Caso Alessia Pifferi, le psicologhe indagate per favoreggiamento non rispondono al pm

La 38enne è accusata di aver fatto morire di stenti la figlia Diana di 18 mesi. In questa tranche di indagine si ipotizza una “manipolazione” da parte delle due professioniste per aiutare l’imputata ad ottenere la perizia psichiatrica

Alessia Pifferi con il suo avvocato

Alessia Pifferi con il suo avvocato

Milano, 4 aprile 2024 – Caso Alessia Pifferi, la mamma di 38 anni accusata di aver fatto morire di stenti la figlia Diana di 18 mesi, nel luglio 2022: oggi è il giorno dell’interrogatorio di due psicologhe indagate per falso e favoreggiamento dalla Procura di Milano. Le due professioniste sono state iscritte più di recente nel registro degli indagati, dove figurano già altre due colleghe e l'avvocatessa Alessia Pontenani.

Questa mattina, una delle due psicologhe ha scelto di non rispondere alle domande del pm Francesco de Tommasi. E la stessa scelta è stata fatta dalla collega per l'altra audizione fissata nel pomeriggio. Anche le altre due professioniste non avevano risposto nei mesi scorsi.

La tranche di indagine, sempre coordinata dal pm Francesco De Tommasi, ipotizza una “manipolazione” per aiutare Pifferi ad ottenere la perizia psichiatrica e corre a fianco al processo in corso, che proseguirà il 12 aprile. Intanto, la difesa di Pifferi, con la legale Pontenani, ha raccolto documenti scolastici che dimostrerebbero, a suo dire, che la donna, quando era alle scuole medie, aveva l'insegnante di sostegno ed era portatrice di handicap. Nella prossima udienza, prevista per la discussione delle parti, il difensore punterà a chiedere ai giudici di integrare la perizia, che ha stabilito che la 38enne era capace di intendere e volere.

Le psicologhe indagate

In totale sono quattro le psicologhe iscritte nel registro degli indagati: due lavoravano in carcere a San Vittore, un'altra avrebbe alternato il lavoro all'Azienda socio sanitaria territoriale Santi Paolo e Carlo con le ore di servizio in carcere, la quale invece sarebbe esterna all'istituto penitenziario.

“Manipolato il test di Weis”

Stando a quanto ricostruito dal pubblico ministero De Tommasi, la psicologa che lavora tra l'Asst Santi Paolo e Carlo e San Vittore avrebbe predisposto “i relativi protocolli con i punteggi già inseriti nella somministrazione del “test di Wais” che servì, secondo l'accusa, per segnalare un grave deficit cognitivo della 38enne e per farle ottenere la perizia psichiatrica. Perizia che, poi, nel processo in corso ha stabilito che l'imputata, quando lasciò morire di fame e di sete la figlia Diana di quasi un anno e mezzo, era capace di intendere e volere. 
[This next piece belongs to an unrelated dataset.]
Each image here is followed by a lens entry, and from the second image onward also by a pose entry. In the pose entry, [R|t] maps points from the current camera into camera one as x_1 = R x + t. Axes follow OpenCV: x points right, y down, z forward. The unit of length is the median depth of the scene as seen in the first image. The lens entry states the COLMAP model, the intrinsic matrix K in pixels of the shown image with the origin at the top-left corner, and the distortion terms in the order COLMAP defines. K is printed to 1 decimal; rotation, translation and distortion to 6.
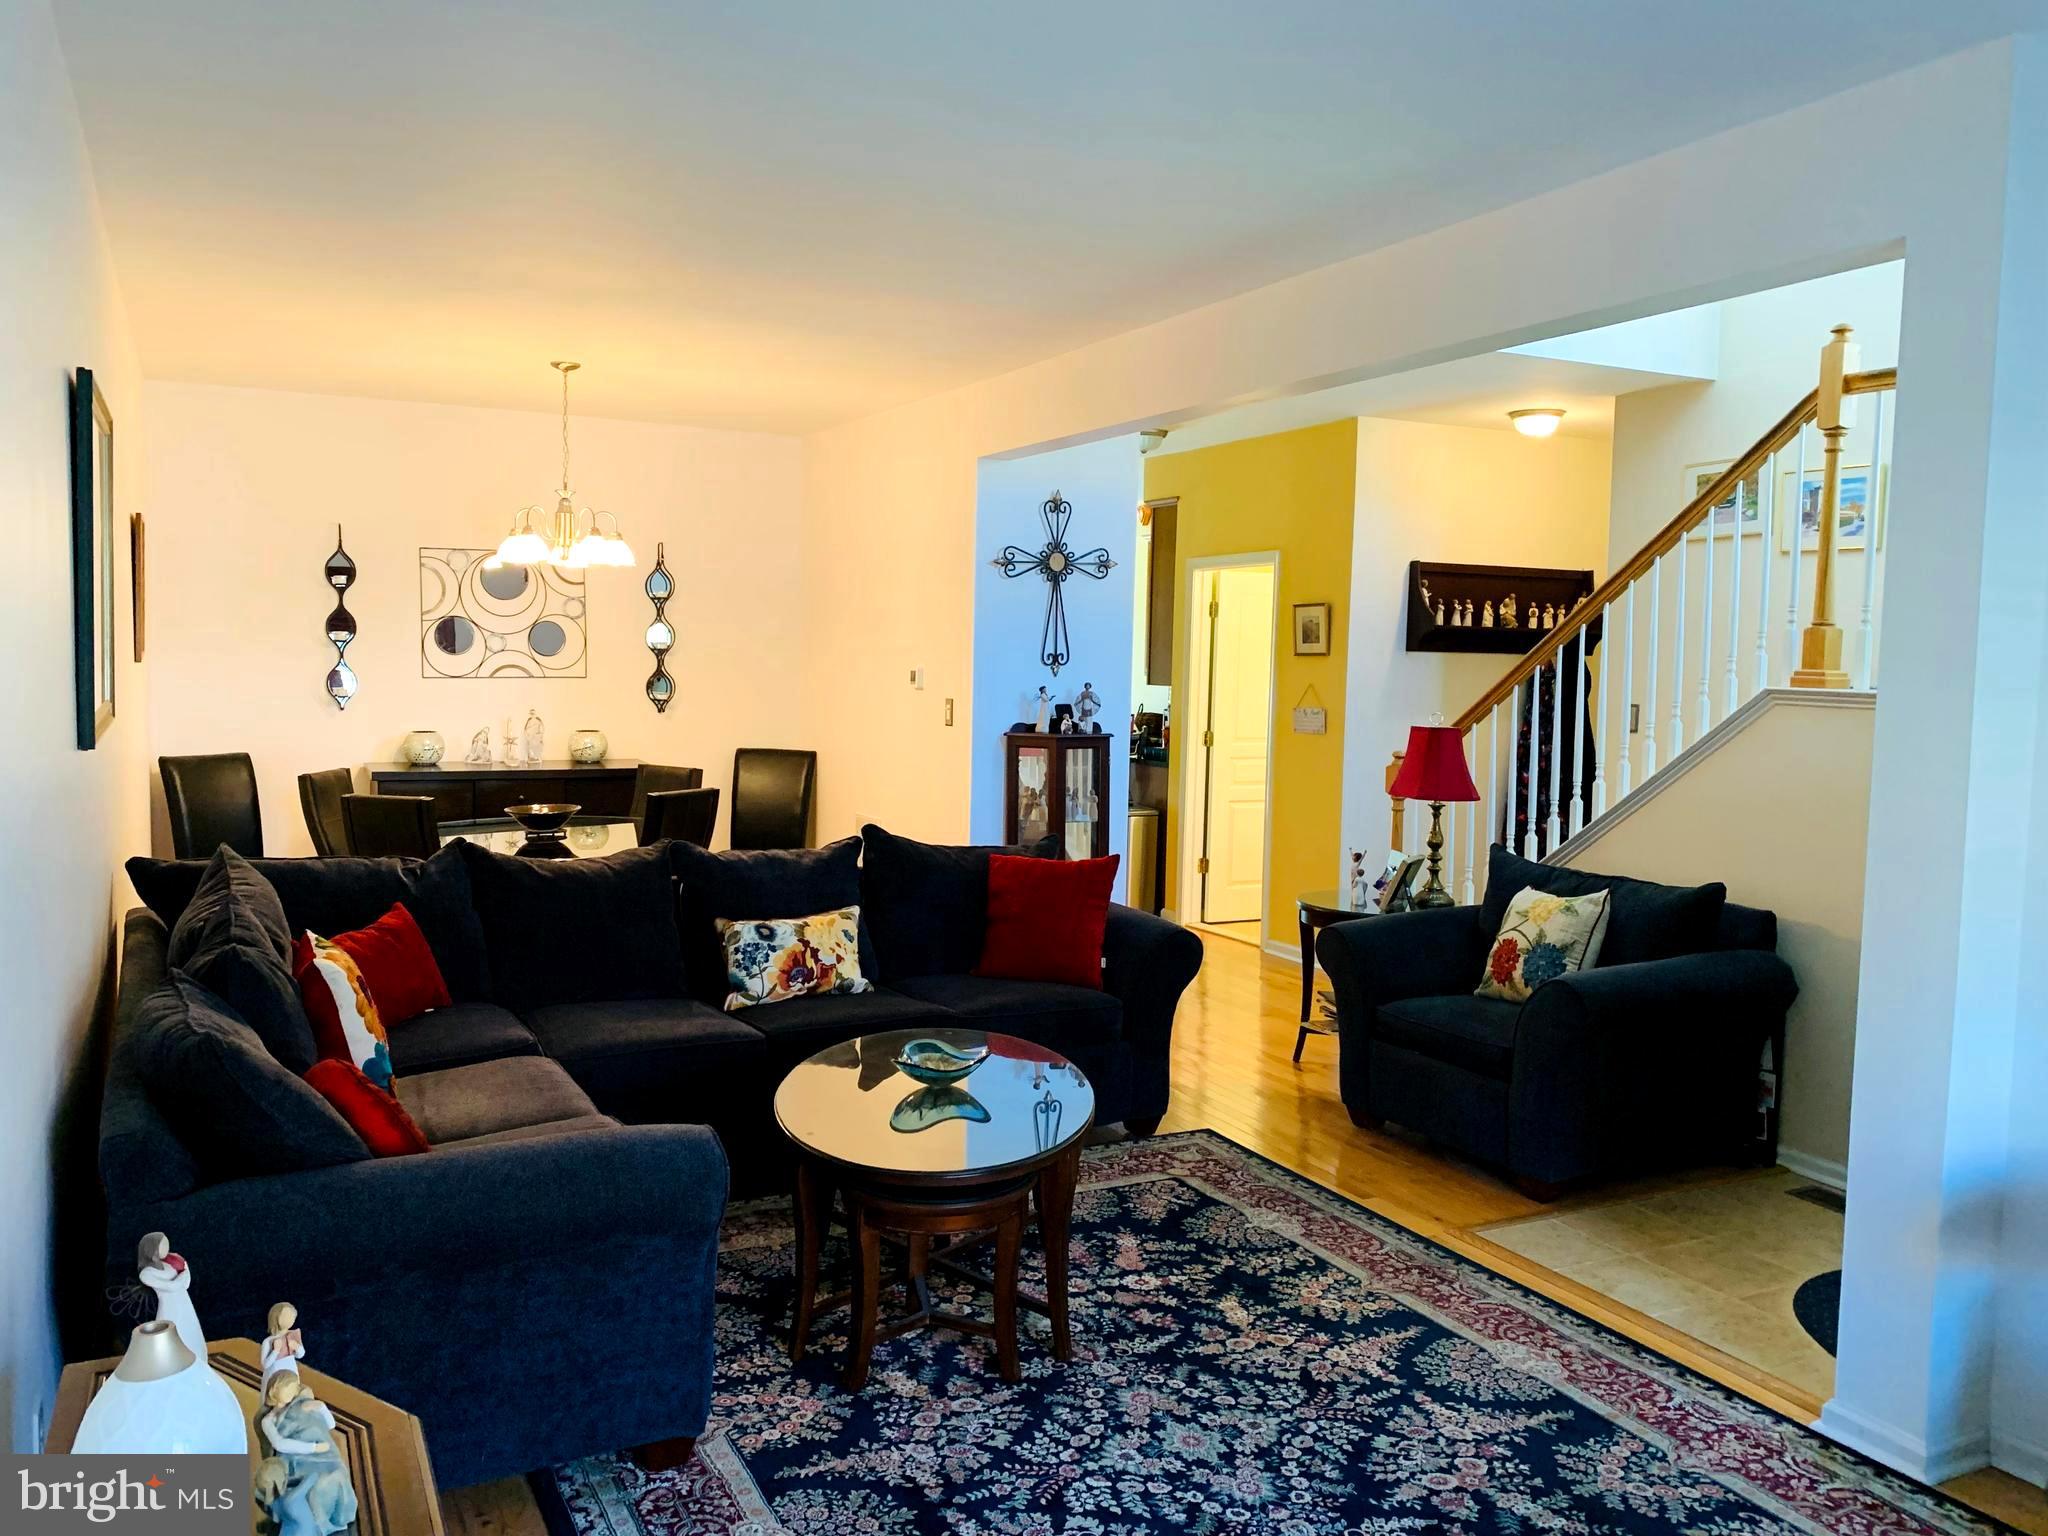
lens RADIAL K [[1570.8, 0, 966.7], [0, 1570.8, 778.1], [0, 0, 1]] dist [0.005298, -0.034522]
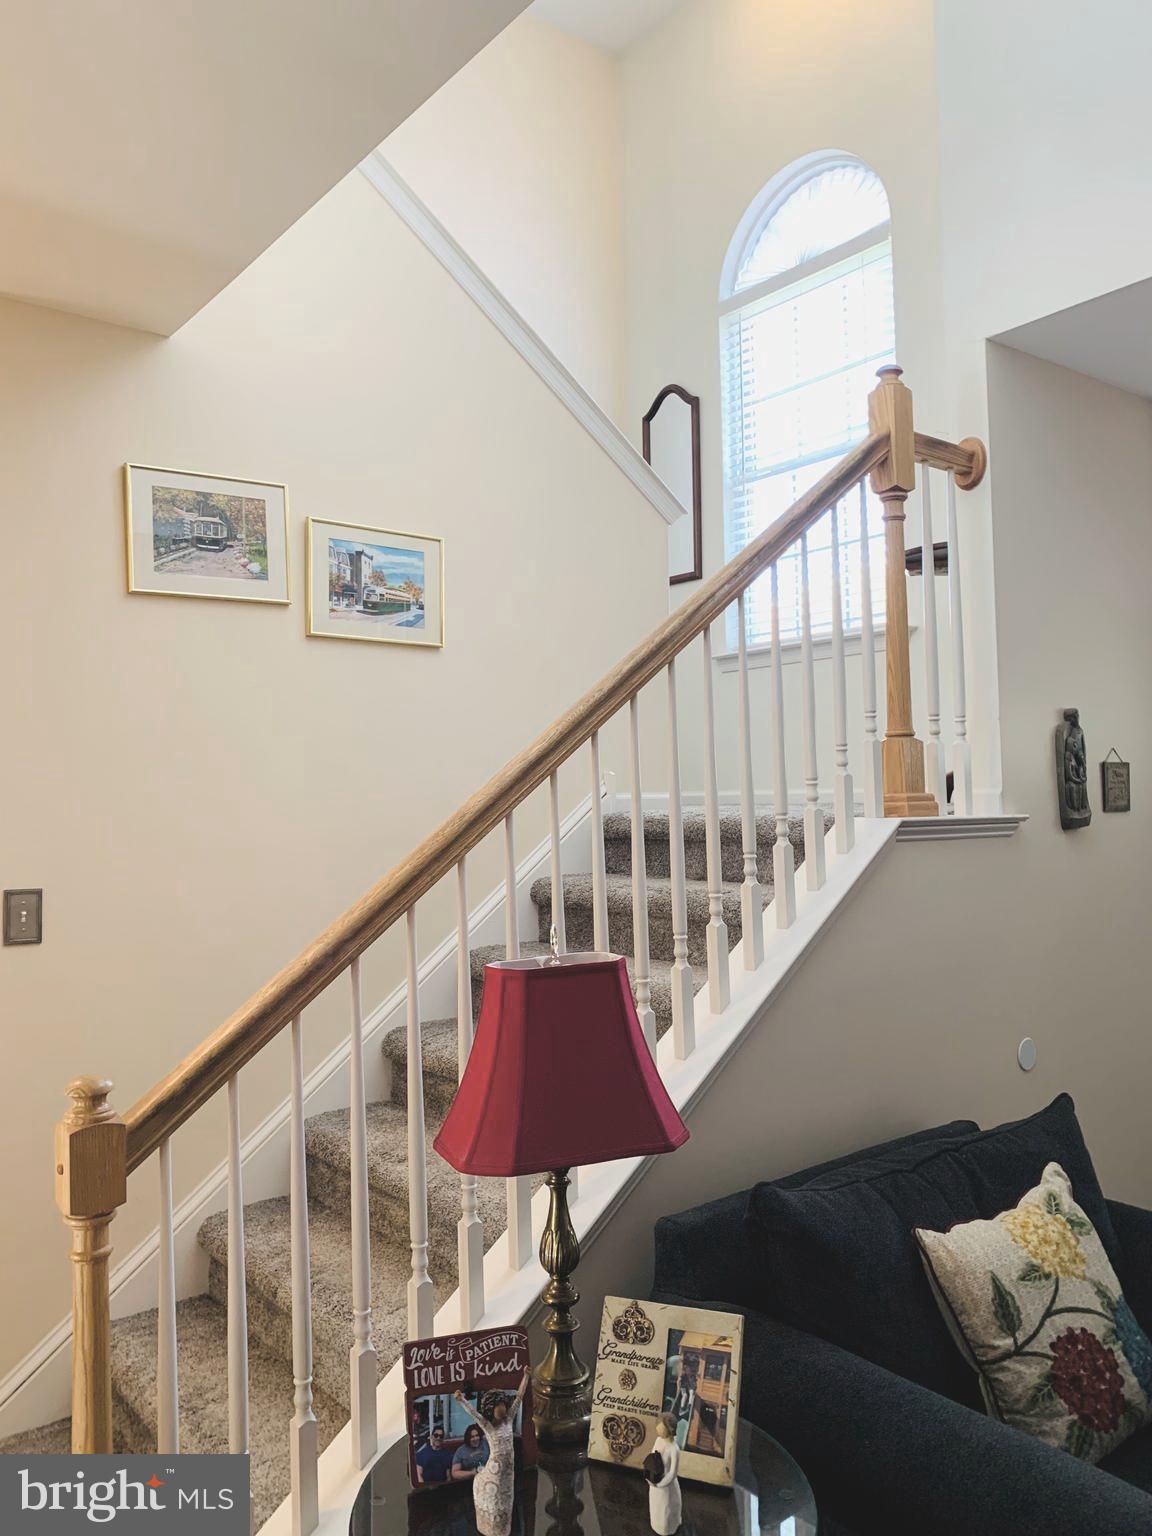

La psicologa avrebbe preso parte a quel test, che per il pm e i suoi consulenti non poteva essere effettuato e non aveva valenza scientifica, come messo nero su bianco pure dal perito nel processo. E avrebbe redatto, assieme all'altra (non presente al test), la “relazione del 3 maggio 2023”. Relazione, però, “materialmente” firmata, poi, da un'altra delle due professioniste già indagate, come emerso nei mesi scorsi. Una relazione che, tra l'altro, sarebbe stata anche modificata e revisionata rispetto alla “versione originaria”, pure “'cambiando' alcuni grafici”.  La relazione sul test di Wais, si legge ancora negli atti, è stata firmata anche dall'altra psicologa già indagata da tempo, la quale, però, “era assente anche in occasione della somministrazione del test”. 

“Un deficit grave”

Le quattro psicologhe avrebbero così attestato che Pifferi “aveva un quoziente intellettivo pari a 40 e quindi un deficit grave, al limite inferiore di questo livello (pertanto tra grave e gravissimo)'”. Gli esiti del test, ha scritto il pm, “erano incompatibili con le caratteristiche psichiche effettive della detenuta, per come emergenti anche dagli stessi colloqui intercorsi in carcere”, colloqui “anch'essi falsamente annotati nel diario clinico, con riferimento ai presupposti del 'monitoraggio' a cui la Pifferi veniva sottoposta, in realtà inesistenti giacché la donna non era un soggetto a rischio di atti anticonservativi”. Due delle psicologhe, in particolare, avrebbero portato avanti una “vera e propria attività di consulenza difensiva”, mentre l'imputata era “lucida” e “determinata”. E hanno lavorato per fornire “una base documentale che le permettesse di richiedere e ottenere in giudizio, eventualmente con il filtro di un'ulteriore consulenza di parte, la tanto agognata perizia psichiatrica”.